You’re on your way to work, behind the wheel of your new your Mercedes. You look at your Rolex and hope you will make it on time, dreading an early meeting with a difficult client. Your day already begins with a nagging feeling that something’s not right.

You feel a non-descript emptiness. Something is missing. But you can’t put your finger on it…

After all, you are successful. You have attained everything you ever wished for. So, why are you not happy?

To diagnose this malaise, let’s start at the beginning.

Success Defined

What is success? How do you know when you’ve made it? What are the markers of success?

The culture of success is deeply ingrained in us and starts early in our family lives. Every family has a unique culture. It defines what professions are acceptable, like a doctor or a lawyer.

Perhaps your family owned a business and expected you to continue with the family tradition, even though you had no interest in it.

Or you may be compensating for a humble start and want to achieve from your professional life the things you wished for growing up.

In our places of employment, we also face unforgiving success cultures that impose conformity and demand blind following to a “partnership track” or adhere to an “up or out” mentality and a strict dress code that forbids individuality.

The office stars are expected to miss holidays or family events—that can never be replaced—to be at the office burning the midnight oil or bringing in the bucks.

And what about shaming? Suspense builds as the monthly reports are due and co-workers salivate to see who had the highest sales and billable hours.

What do these definitions of “success” have in common?

They all come from sources external to us and may have little, if anything, to do with our personal goals, dreams and wishes. They are out of alignment with the deepest desires of our hearts.
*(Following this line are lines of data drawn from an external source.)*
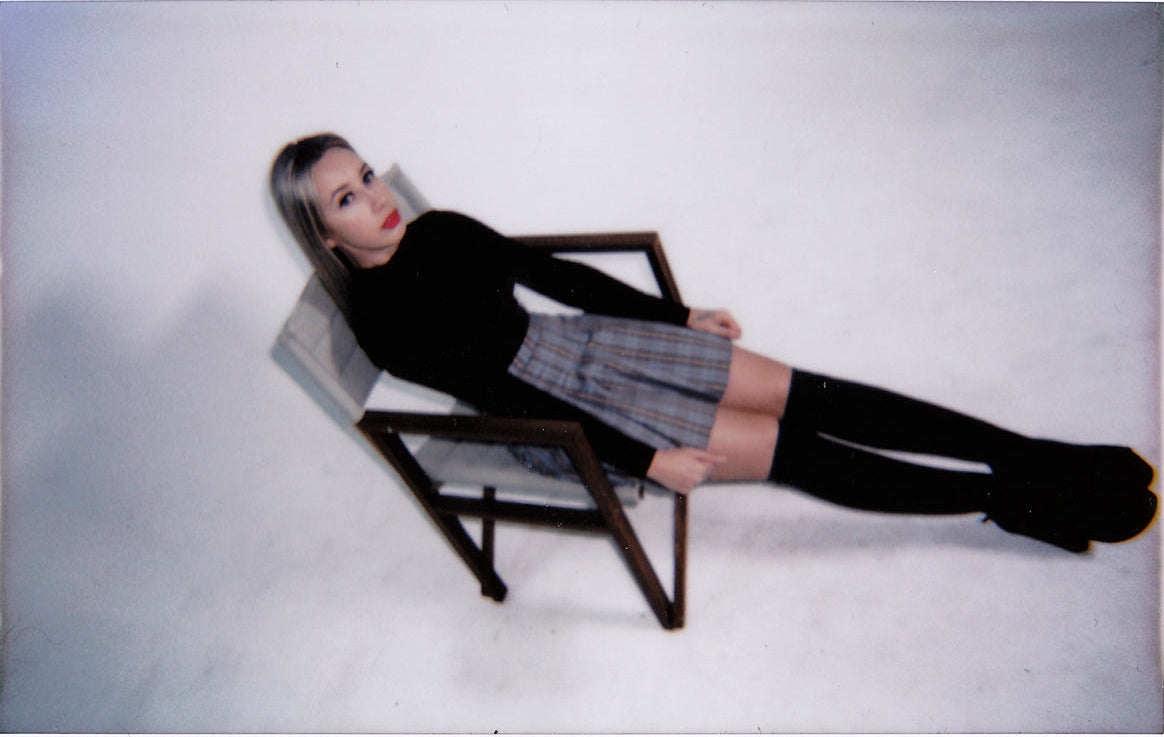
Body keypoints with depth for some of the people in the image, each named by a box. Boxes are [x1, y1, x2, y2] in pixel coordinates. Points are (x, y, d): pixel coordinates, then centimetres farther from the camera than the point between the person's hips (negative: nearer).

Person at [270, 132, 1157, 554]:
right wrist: (646, 458, -18)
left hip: (583, 340, 6)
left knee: (805, 395, -6)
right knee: (793, 450, -14)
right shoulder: (378, 321, -14)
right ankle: (1011, 498, -3)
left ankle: (1028, 452, 0)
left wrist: (680, 314, 11)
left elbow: (550, 271, 10)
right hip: (564, 411, -6)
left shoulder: (437, 231, 5)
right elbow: (498, 392, -18)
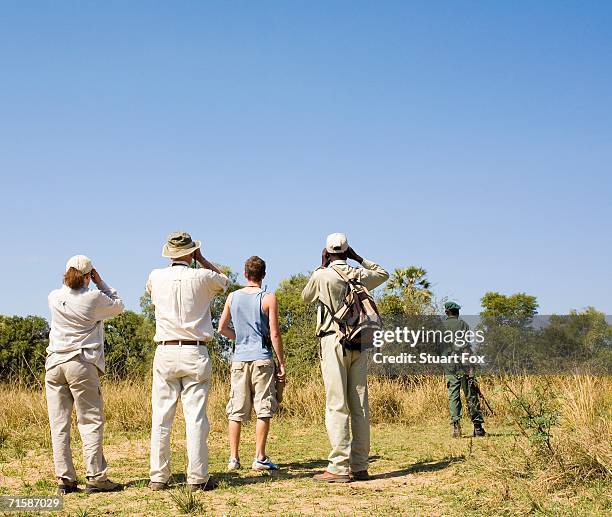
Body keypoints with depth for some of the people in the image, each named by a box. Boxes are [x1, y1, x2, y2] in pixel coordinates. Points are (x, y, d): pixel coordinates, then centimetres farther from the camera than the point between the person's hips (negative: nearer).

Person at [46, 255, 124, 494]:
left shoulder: (54, 298, 6)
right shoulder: (94, 298, -6)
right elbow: (118, 306, 12)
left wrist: (71, 279, 21)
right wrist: (100, 283, 14)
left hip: (54, 364, 4)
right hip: (82, 364, -4)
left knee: (59, 424, 5)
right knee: (91, 421, 0)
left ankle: (64, 479, 6)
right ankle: (95, 478, -3)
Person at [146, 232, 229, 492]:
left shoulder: (156, 277, 2)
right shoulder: (202, 277, -3)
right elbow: (224, 280, 20)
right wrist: (201, 259, 21)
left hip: (165, 352, 2)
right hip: (195, 354, -2)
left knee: (161, 417, 5)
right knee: (196, 417, -1)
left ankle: (158, 477, 7)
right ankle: (197, 478, -1)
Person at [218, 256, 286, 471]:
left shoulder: (233, 297, 7)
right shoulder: (268, 298, -5)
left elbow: (222, 328, 12)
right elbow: (274, 334, -7)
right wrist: (282, 364, -1)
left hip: (239, 359, 4)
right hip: (262, 358, -4)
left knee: (236, 411, 8)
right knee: (263, 410, 1)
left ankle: (233, 458, 10)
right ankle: (259, 458, 0)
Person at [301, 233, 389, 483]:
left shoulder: (321, 276, -4)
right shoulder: (360, 275, 8)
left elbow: (306, 297, 17)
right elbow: (384, 274, 30)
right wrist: (359, 259, 23)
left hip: (334, 342, -4)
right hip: (359, 343, 4)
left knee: (336, 406, -6)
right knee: (360, 406, 6)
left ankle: (339, 467, -10)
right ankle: (359, 466, 8)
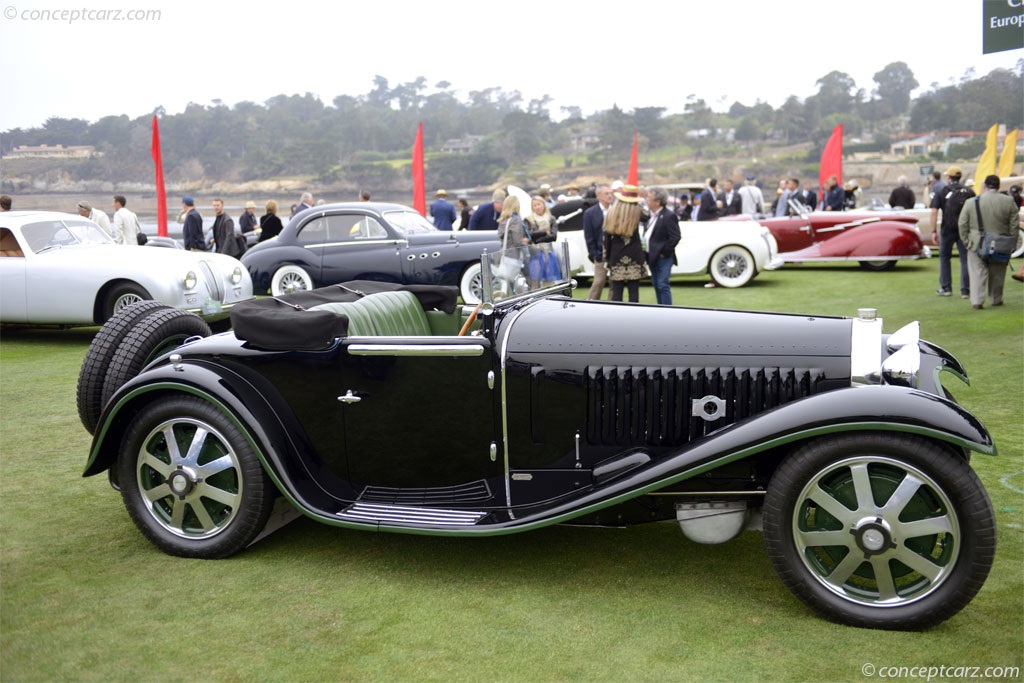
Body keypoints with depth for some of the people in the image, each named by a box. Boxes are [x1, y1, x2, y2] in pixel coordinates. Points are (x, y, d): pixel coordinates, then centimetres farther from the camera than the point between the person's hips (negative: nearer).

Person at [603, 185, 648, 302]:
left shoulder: (611, 213, 2)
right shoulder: (637, 211, -6)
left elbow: (607, 236, 3)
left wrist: (607, 256, 10)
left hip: (616, 256, 2)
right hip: (634, 256, -1)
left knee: (616, 291, 3)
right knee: (634, 290, 2)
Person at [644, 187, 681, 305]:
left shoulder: (668, 216, -15)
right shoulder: (652, 216, 11)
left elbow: (675, 237, -19)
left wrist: (664, 252, -16)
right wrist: (647, 252, 11)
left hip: (663, 257, -9)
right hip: (653, 257, 9)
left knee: (663, 285, -8)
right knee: (656, 285, 15)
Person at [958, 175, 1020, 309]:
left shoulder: (971, 202, -3)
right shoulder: (1009, 201, -1)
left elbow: (962, 224, -1)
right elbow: (1014, 225, 0)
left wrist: (966, 242, 6)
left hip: (977, 244, -1)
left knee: (978, 273, 0)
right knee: (997, 274, 15)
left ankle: (977, 301, -10)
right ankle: (996, 299, 25)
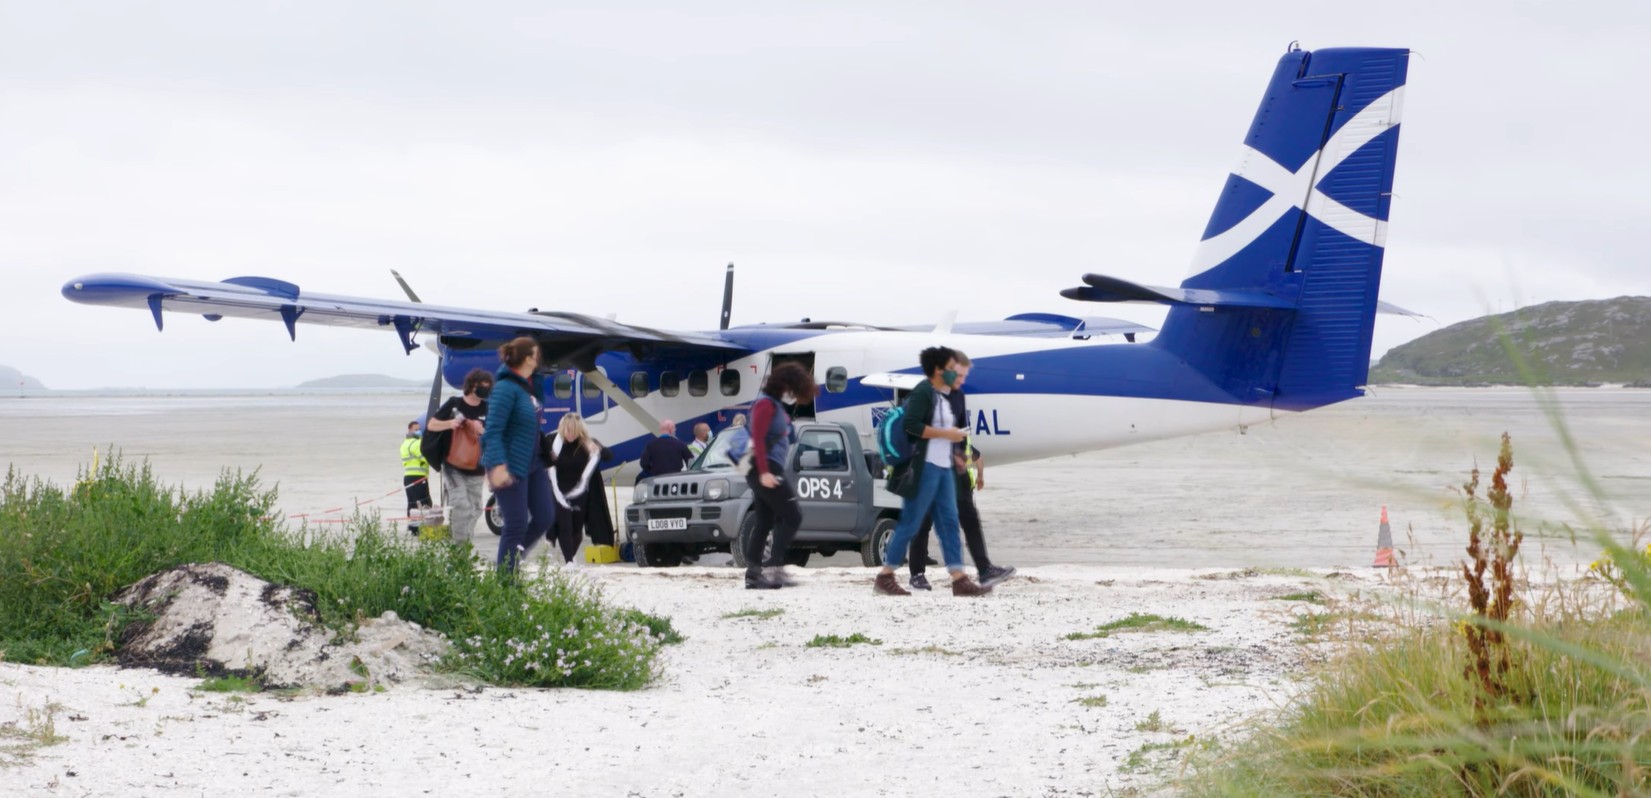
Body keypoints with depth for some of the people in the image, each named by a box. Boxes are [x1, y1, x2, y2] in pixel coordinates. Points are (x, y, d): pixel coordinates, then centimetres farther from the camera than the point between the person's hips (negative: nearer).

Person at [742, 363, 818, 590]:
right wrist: (764, 472, -25)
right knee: (792, 516, -10)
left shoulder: (775, 405, 19)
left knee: (764, 524, 7)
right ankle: (774, 567, -16)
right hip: (765, 470, -10)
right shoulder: (766, 403, -11)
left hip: (768, 471, 10)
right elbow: (758, 439, -19)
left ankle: (753, 574, 5)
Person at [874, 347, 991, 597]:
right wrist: (946, 434, -18)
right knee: (910, 522, -6)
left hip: (943, 468, 9)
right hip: (925, 466, -9)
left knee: (949, 522, 4)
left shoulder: (943, 396, 17)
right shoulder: (923, 392, -11)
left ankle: (959, 580, 1)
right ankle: (884, 577, 1)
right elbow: (911, 424, -22)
No wonder we feel so empty. And there’s no one to talk to about this, as everyone else in our milieu is consumed by this fascination with success.

A different way to look at success

Success is an inside job. A state of mind.

True success is about doing what you love and loving what you do in the service of the highest good.

It’s about using our unique talents and abilities to make this world a better place in a way that fulfills us.

Money buys nice things—but is it everything? Should it be the driving force behind your actions?

Does it best serve your personal health and family life?

Have you ever noticed in the news that, when a “regular” person meets a sudden death–whether by illness, accident or homicide–their friends, families and neighbors mourn bitterly, underscoring how these extraordinary human beings will be missed?

They dwell on how these individuals selflessly served their families and communities looking out for the poor, coaching little league or delivering meals on wheels.

Does anybody ever mention that they spent 90 hours in the office every week?

In the scheme of things—does it matter?

How do you want to be remembered when you die? As the loving child, devoted partner, parent and community member or as the top professional in your field?

It’s your choice.

Joy and fulfillment are the true markers of success

Take a look at your life. Are you fulfilled?

Does your work bring you joy?

Does it allow for activities that nourish your heart and soul? Or do you feel irritable and burnt out?

If you are not fulfilled, isn’t NOW a good time to take an honest look at your life?

You may resist saying, “I have a family to support. I have three kids to put through college.”

Please do not get me wrong.

I am not suggesting you quit your job and go surfing.

What I am suggesting is that you spend a few minutes doing inventory.

Rediscover your dreams and passions and incorporate them into your schedule. Yes, put them on your schedule.

What I am advocating for is more balance in your life. Making room for rest and play against a backdrop of fulfilling, stimulating work.

Ponder this… Why do you want to spend so much time at work? To make money? To avoid intimacy with your partner? To get away from screaming kids? Not dealing with tormenting thoughts and personal issues that may be difficult to confront?

Do you get immersed in your work because you find it enjoyable and rewarding? Or is it just to pay the bills?

Then ask yourself: “What brings me joy? What kinds of activities can I lose myself into? When am I most happy?”

These are pressing questions that demand honest answers. Take a pen and paper and write them down. And then take the actions your heart begs you to. Now.

Prioritize Joy

Once you identify your joys and passions, devote time to rejuvenating activities as a hobby, volunteer opportunity or special assignment at work.

And involve your loved ones in this endeavor. Talk to your family about priorities. Would your partner enjoy more time together? Would your kids prefer you to be present at their school plays, games and holidays?

Many grown men I know are still wounded by absent parents too busy making a living to give them the attention they craved as children. And that time can never be recouped. And this neglect has ripple effects on their relationships with their own children.

Don’t let it happen to you.

Take a class in a subject that thrills you or start a hobby that you’ve been curious about. Indulge in the extreme sport or adventure travel that makes your heart go “thump.” Or plan outings with the family that are pure, unadulterated fun!

What are you waiting for? The time to make life happen is now!

Make joy a priority—today!

Your loved ones will thank you for it. And you will be glad you did.

May you find your purpose, live your passions and experience joy!